Ama unutmamak gerekiyor; ‘Kurtuluş yok tek başına!’ Toplumsal algının, ekonomik eşitsizliğin ve adalet sorunlarının iyileştirilmesi şart.
Kadınlar ilişkilerde en çok hangi tür şiddete maruz kalıyor?
Hemen her zaman duygusal şiddetle başlıyor süreç. Manipülasyonlar, alaylar, ötekileştirmeler, hiçleştirmeler, uzaklaşmalar, yalnızlaştırmalar… Onu ekonomik, cinsel, manevi ya da ideolojik şiddet izliyor. Fiziksel şiddetin ilk günden başladığı ilişkiler de var ama ağırlıklı olarak duygusal şiddetle başlıyor tüm şiddet türleri. Fiziksel şiddetse sanıldığından çok daha yaygın ama insanlar itiraf etmeye utanıyor.

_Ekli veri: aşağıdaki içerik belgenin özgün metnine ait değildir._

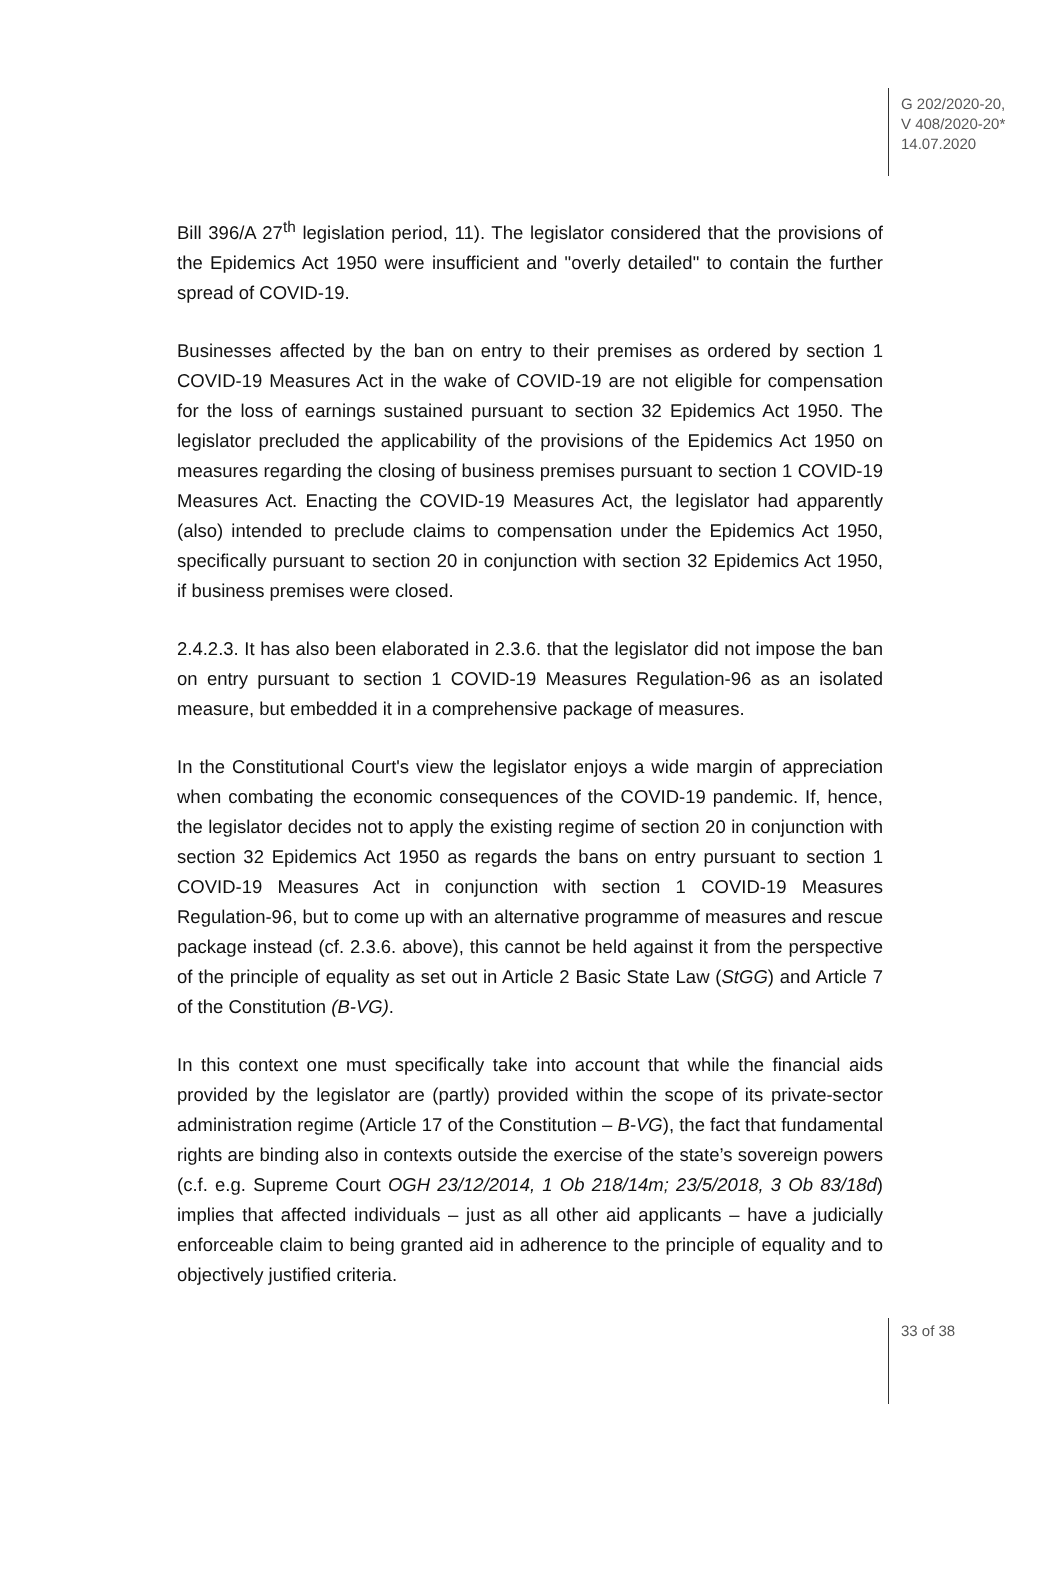G 202/2020-20,
V 408/2020-20*
14.07.2020
Bill 396/A 27<sup>th</sup> legislation period, 11). The legislator considered that the provisions of the Epidemics Act 1950 were insufficient and "overly detailed" to contain the further spread of COVID-19.
Businesses affected by the ban on entry to their premises as ordered by section 1 COVID-19 Measures Act in the wake of COVID-19 are not eligible for compensation for the loss of earnings sustained pursuant to section 32 Epidemics Act 1950. The legislator precluded the applicability of the provisions of the Epidemics Act 1950 on measures regarding the closing of business premises pursuant to section 1 COVID-19 Measures Act. Enacting the COVID-19 Measures Act, the legislator had apparently (also) intended to preclude claims to compensation under the Epidemics Act 1950, specifically pursuant to section 20 in conjunction with section 32 Epidemics Act 1950, if business premises were closed.
2.4.2.3. It has also been elaborated in 2.3.6. that the legislator did not impose the ban on entry pursuant to section 1 COVID-19 Measures Regulation-96 as an isolated measure, but embedded it in a comprehensive package of measures.
In the Constitutional Court's view the legislator enjoys a wide margin of appreciation when combating the economic consequences of the COVID-19 pandemic. If, hence, the legislator decides not to apply the existing regime of section 20 in conjunction with section 32 Epidemics Act 1950 as regards the bans on entry pursuant to section 1 COVID-19 Measures Act in conjunction with section 1 COVID-19 Measures Regulation-96, but to come up with an alternative programme of measures and rescue package instead (cf. 2.3.6. above), this cannot be held against it from the perspective of the principle of equality as set out in Article 2 Basic State Law (StGG) and Article 7 of the Constitution (B-VG).
In this context one must specifically take into account that while the financial aids provided by the legislator are (partly) provided within the scope of its private-sector administration regime (Article 17 of the Constitution – B-VG), the fact that fundamental rights are binding also in contexts outside the exercise of the state’s sovereign powers (c.f. e.g. Supreme Court OGH 23/12/2014, 1 Ob 218/14m; 23/5/2018, 3 Ob 83/18d) implies that affected individuals – just as all other aid applicants – have a judicially enforceable claim to being granted aid in adherence to the principle of equality and to objectively justified criteria.
33 of 38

Kadınlar erkek şiddetinden kendilerini nasıl koruyabilir?
Kadınların eğitimli ve ekonomik anlamda bağımsız olmaları ilk şart. Kadının ekonomik ve sosyal anlamda erkeğe bağımlı olması, şiddete maruz kalma ve kurtulma olasılığını ciddi ölçüde etkiliyor. Her sosyoekonomik düzeyde kadın şiddete maruz kalabiliyor ama çıkış yollarının yokluğu, durumu çok zorlaşıyor. Kadınların mutlaka kendi ayaklarının üzerinde durmayı başarması gerekli. Kendilerine güvenmeleri, kadın olarak çok güçlü varlıklar olduklarını kavramaları çok önemli.
Erkeklerin sahip olduğu şiddet eğilimini erkenden fark etmek için kendilerini eğitmeleri gerekiyor. Anlamsız kıskançlıklar, başlangıçta kendilerine yönelik olmasa da restoranda garsona, trafikte diğer sürücülere, canlı ve cansız varlıklara tutumlarını gözlemleyerek ipuçları edinebilirler.

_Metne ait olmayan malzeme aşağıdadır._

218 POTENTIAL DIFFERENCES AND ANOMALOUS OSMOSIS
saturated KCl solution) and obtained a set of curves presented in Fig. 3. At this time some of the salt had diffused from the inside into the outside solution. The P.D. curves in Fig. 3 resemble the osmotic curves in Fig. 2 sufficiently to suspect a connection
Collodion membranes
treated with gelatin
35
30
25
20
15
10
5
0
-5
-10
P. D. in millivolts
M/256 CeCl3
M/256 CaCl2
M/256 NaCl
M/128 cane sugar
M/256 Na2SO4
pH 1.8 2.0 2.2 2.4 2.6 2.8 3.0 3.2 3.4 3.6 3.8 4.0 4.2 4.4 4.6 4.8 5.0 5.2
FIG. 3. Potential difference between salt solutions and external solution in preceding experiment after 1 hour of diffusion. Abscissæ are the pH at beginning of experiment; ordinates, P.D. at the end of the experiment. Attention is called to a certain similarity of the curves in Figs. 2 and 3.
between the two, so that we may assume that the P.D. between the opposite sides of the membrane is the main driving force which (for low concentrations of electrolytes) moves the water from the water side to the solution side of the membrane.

Öldürülme boyutuna gelmiş olan bir şiddet riskinde ise -teknik anlamda- gizli bir hayat kurabilmek dışında pek bir seçenek yok. Çünkü erkekler bazen sığınma evlerinde bile izini sürebiliyorlar kadınların.

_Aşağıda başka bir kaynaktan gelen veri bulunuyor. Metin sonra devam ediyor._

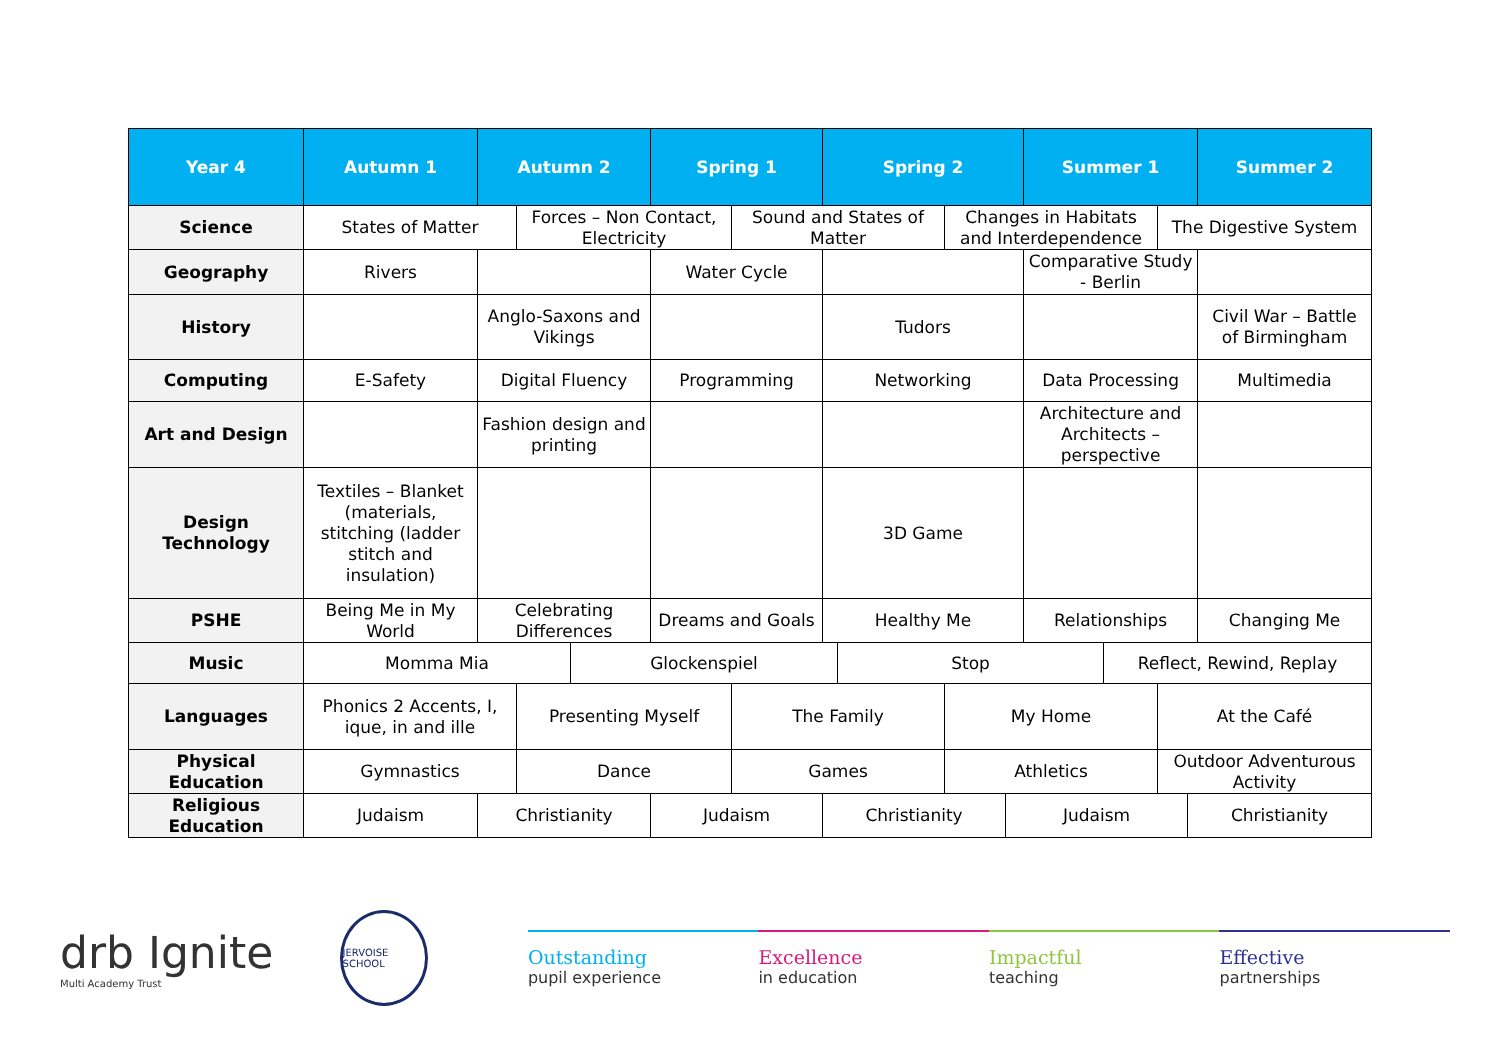| Year 4 | Autumn 1 | Autumn 2 | | | Spring 1 | | Spring 2 | | | | Summer 1 | | | | Summer 2 |
| --- | --- | --- | --- | --- | --- | --- | --- | --- | --- | --- | --- | --- | --- | --- | --- |
| Science | States of Matter | | Forces – Non Contact, Electricity | | | Sound and States of Matter | | | Changes in Habitats and Interdependence | | | | The Digestive System | | |
| Geography | Rivers | | | | Water Cycle | | | | | | Comparative Study - Berlin | | | | |
| History | | Anglo-Saxons and Vikings | | | | | Tudors | | | | | | | | Civil War – Battle of Birmingham |
| Computing | E-Safety | Digital Fluency | | | Programming | | Networking | | | | Data Processing | | | | Multimedia |
| Art and Design | | Fashion design and printing | | | | | | | | | Architecture and Architects – perspective | | | | |
| Design Technology | Textiles – Blanket (materials, stitching (ladder stitch and insulation) | | | | | | 3D Game | | | | | | | | |
| PSHE | Being Me in My World | Celebrating Differences | | | Dreams and Goals | | Healthy Me | | | | Relationships | | | | Changing Me |
| Music | Momma Mia | | | Glockenspiel | | | | Stop | | | | Reflect, Rewind, Replay | | | |
| Languages | Phonics 2 Accents, I, ique, in and ille | | Presenting Myself | | | The Family | | | My Home | | | | At the Café | | |
| Physical Education | Gymnastics | | Dance | | | Games | | | Athletics | | | | Outdoor Adventurous Activity | | |
| Religious Education | Judaism | Christianity | | | Judaism | | Christianity | | | Judaism | | | | Christianity | |
drb Ignite
Multi Academy Trust
JERVOISE SCHOOL
Outstanding
pupil experience
Excellence
in education
Impactful
teaching
Effective
partnerships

Burada bireysel çözümlerin maalesef pek işe yaramadığını görüyoruz. Bunu çok ciddi bir toplumsal sorun olarak kabul edeceğiz ve çözümüne yönelik olarak da kadın erkek ilişkilerini, kadının toplumsal yerini tartışmaya açacağız. Kadına, insan olarak saygı duymayı öğreneceğiz.
Kitabınızda ayrıntılarıyla bahsettiğiniz pek çok davranış kalıbının aslında bir şiddet uygulaması olduğunu fark etmedik belki de…
Çok doğru! Çoğu mağdur kadar fail de neyin şiddet olduğunun, davranışlarının yol açtığı sonuçların farkında değil. Yanlış değerlerin, koşullanmaların, kontrolsüz duyguların etkisiyle, şiddet dolu korkunç hayatlar yaşarken, yalnızca kendilerinin değil, çocuklarının da hayatlarını daha anne karnındayken mahvetmeye başlıyorlar.
Orhan Veli, bu memleketi anlatırken dizelerinde, ‘Kelle fiyatına hürriyet, esirlik bedava’ demiş. Kadının özgürlüğünün bedeli bu olmamalı.
Toplum, giderek artan bir şiddet seline kapılmış gidiyor. Dilerim ‘İlişkilerin Karanlık Kuyuları’ kitabım, bu acı gerçeğin önüne çekeceğimiz setin bir taşı olur.